Pokal-Sensation scheitert in der siebten Minute der Nachspielzeit
An der ganz großen Sensation schrammten die Leipzigerinnen allerdings knapp vorbei. Im DFB-Pokal -Wettbewerb der Frauen erreichten sie das Halbfinale, nachdem sie die Bundesligisten Eintracht Frankfurt im Achtel- und SGS Essen im Viertelfinale rausgeworfen hatten. Erst in der Vorschlussrunde scheiterten die Leipzigerinnen am SC Freiburg, ebenfalls einem Bundesligisten.
"Es war eine unglaublich geile Reise", sagt Desic über die Pokal-Saison. "Es war aber auch unglaublich bitter. Wir standen kurz vor dem Finaleinzug". Das einzige Freiburger Tor fiel erst in der siebten Minute der Nachspielzeit. "Danach habe ich schon ein paar Tage gebraucht, um das alles richtig einzuordnen", gesteht sie. Heute überwiegt der Stolz: "Es waren absolute Höhepunkte meiner Karriere."

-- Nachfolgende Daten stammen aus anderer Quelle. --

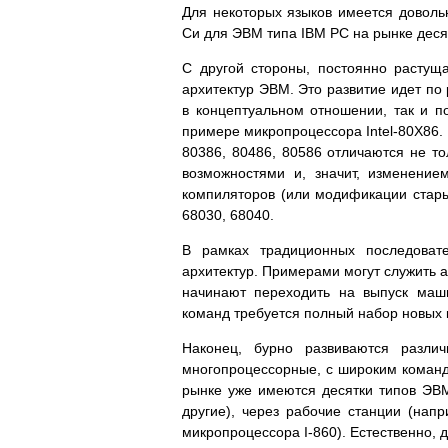
Для некоторых языков имеется доволь
Си для ЭВМ типа IBM PC на рынке деся
С другой стороны, постоянно растущ
архитектур ЭВМ. Это развитие идет по
в концептуальном отношении, так и 
примере микропроцессора Intel-80X86.
80386, 80486, 80586 отличаются не то
возможностями и, значит, изменение
компиляторов (или модификации старых
68030, 68040.
В рамках традиционных последоват
архитектур. Примерами могут служить ар
начинают переходить на выпуск маши
команд требуется полный набор новых 
Наконец, бурно развиваются разли
многопроцессорные, с широким коман
рынке уже имеются десятки типов ЭВМ
другие), через рабочие станции (нап
микропроцессора I-860). Естественно,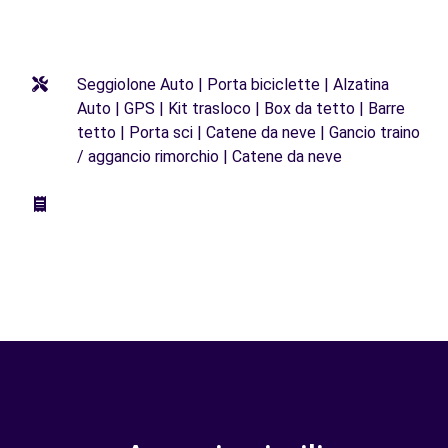
Seggiolone Auto | Porta biciclette | Alzatina
Auto | GPS | Kit trasloco | Box da tetto | Barre
tetto | Porta sci | Catene da neve | Gancio traino
/ aggancio rimorchio | Catene da neve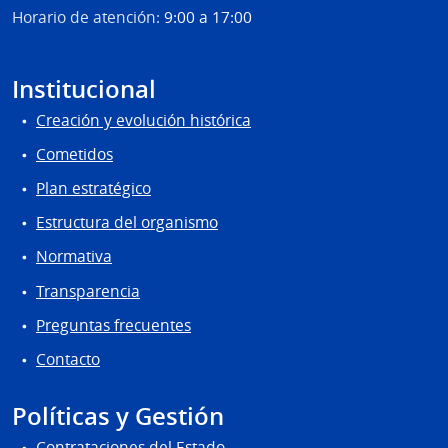
Horario de atención:
9:00 a 17:00
Institucional
Creación y evolución histórica
Cometidos
Plan estratégico
Estructura del organismo
Normativa
Transparencia
Preguntas frecuentes
Contacto
Políticas y Gestión
Contrataciones del Estado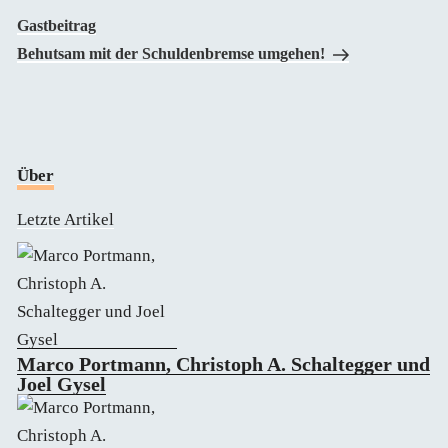
Beitrag
Gastbeitrag
Behutsam mit der Schuldenbremse umgehen!
Über
Letzte Artikel
Marco Portmann, Christoph A. Schaltegger und
Joel Gysel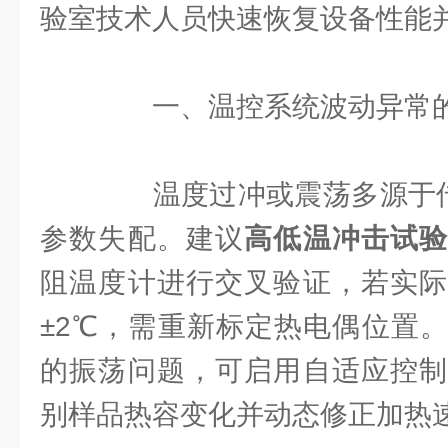
验室技术人员快速恢复设备性能
一、温控系统波动异常的
温度过冲或震荡多源于传感
参数失配。建议
高低温冲击试
阻温度计进行交叉验证，若实际
±2℃，需重新标定热电偶位置
的振荡问题，可启用自适应控制
别样品热容变化并动态修正加热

Wie so viele Mannschaften feierten auch die Leipziger Spielerinnen den Abschluss ihrer erfolgreichen Saison auf Mallorca. Unmittelbar nach ihrer Rückkehr von "Malle" ging es für die Mannschaft zum DFB-Pokal-Finale der Männer nach Berlin.
Medina Desic geht die Suche nach einem neuen Klub entspannt an
Irgendwo zwischen Florian Silbereisen, Oliver Pocher und DFB-Präsident Bernd Neuendorf war in der Nacht auf Sonntag in einem Club am Potsdamer Platz auch "Feierbiest" Medina Desic zu finden. Ihre Meisterschale hatten die Leipzigerinnen freilich auch dort dabei. "Und die ist deutlich schwerer als der DFB-Pokal", stellte Desic fest.
So ist es auch mit den Aufgaben, die auf RB Leipzig in der Frauen-Bundesliga warten. Jedoch ohne Medina Desic. Für sie geht das "Abenteuer Leipzig" mit ihrem Ende Juni auslaufenden Vertrag nach zwei Jahren zu Ende. "Es war eine nicht immer einfache, aber eine schöne Zeit. Ich habe mich durchgebissen und nie aufgegeben", zieht sie Bilanz. Einen neuen Verein habe sie noch nicht gefunden: "Ich gehe das Ganze entspannt an", sagt sie. Mit der Topform der Rückrunde dürfte sie wohl nicht lange suchen müssen.